A Faster Path to Continual Learning

TL;DR

This paper introduces C-Flat Turbo, an optimized version of C-Flat for continual learning that reduces training overhead by skipping redundant gradient computations, achieving faster training with comparable or better accuracy.

Contribution

It proposes a novel gradient skipping technique and adaptive scheduling to significantly accelerate C-Flat without sacrificing performance in continual learning.

Findings

C-Flat Turbo is 1.0× to 1.25× faster than C-Flat.

It maintains or improves accuracy across various continual learning methods.
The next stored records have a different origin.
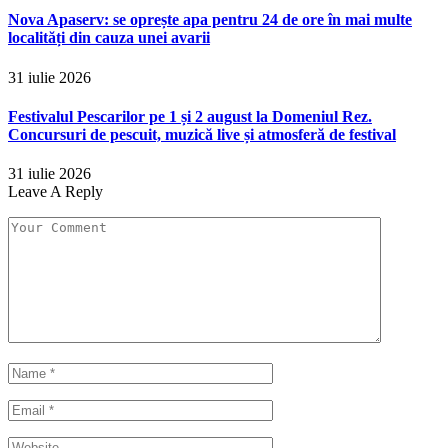
Nova Apaserv: se oprește apa pentru 24 de ore în mai multe
localități din cauza unei avarii
31 iulie 2026
Festivalul Pescarilor pe 1 și 2 august la Domeniul Rez.
Concursuri de pescuit, muzică live și atmosferă de festival
31 iulie 2026
Leave A Reply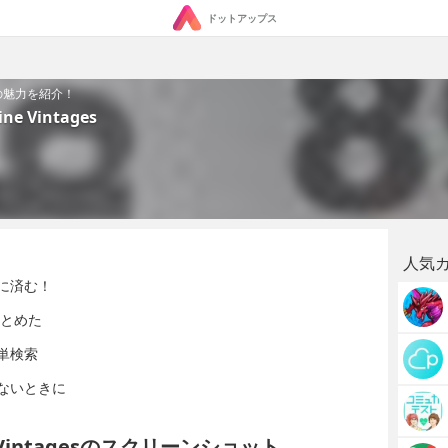
ドットアップス
s」の魅力を紹介！
 Vintages
人気
に済む！
まとめた
単検索
ないときに
 Vintagesのスクリーンショット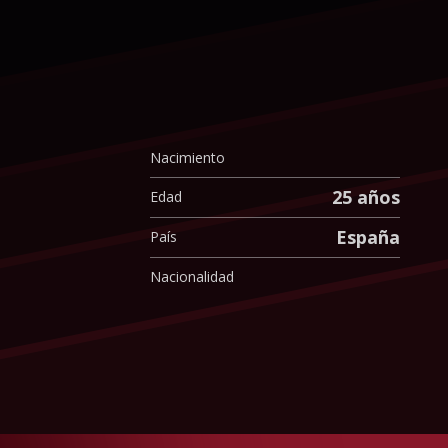
Nacimiento
25 años
Edad
España
País
Nacionalidad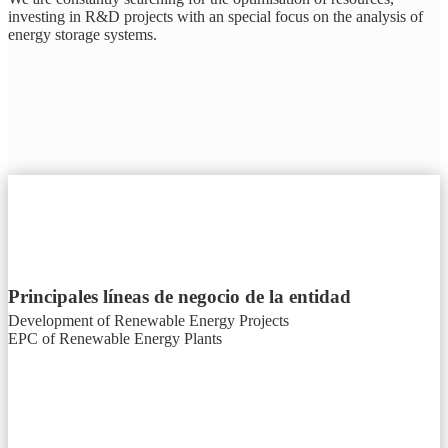
investing in R&D projects with an special focus on the analysis of
energy storage systems.
Principales líneas de negocio de la entidad
Development of Renewable Energy Projects
EPC of Renewable Energy Plants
The approach reduces gradient computation overhead in the optimization process.

Abstract

Continual Learning (CL) aims to train neural networks on a dynamic stream of tasks without forgetting previously learned knowledge. Among optimization-based approaches, C-Flat has emerged as a promising solution due to its plug-and-play nature and its ability to encourage uniformly low-loss regions for both new and old tasks. However, C-Flat requires three additional gradient computations per iteration, imposing substantial overhead on the optimization process. In this work, we propose C-Flat Turbo, a faster yet stronger optimizer that significantly reduces the training cost. We show that the gradients associated with first-order flatness contain direction-invariant components relative to the proxy-model gradients, enabling us to skip redundant gradient computations in the perturbed ascent steps. Moreover, we observe that these flatness-promoting gradients progressively stabilize across tasks, which motivates a linear scheduling strategy with an adaptive trigger to allocate larger turbo steps for later tasks. Experiments show that C-Flat Turbo is 1.0$\times$ to 1.25$\times$ faster than C-Flat across a wide range of CL methods, while achieving comparable or even improved accuracy.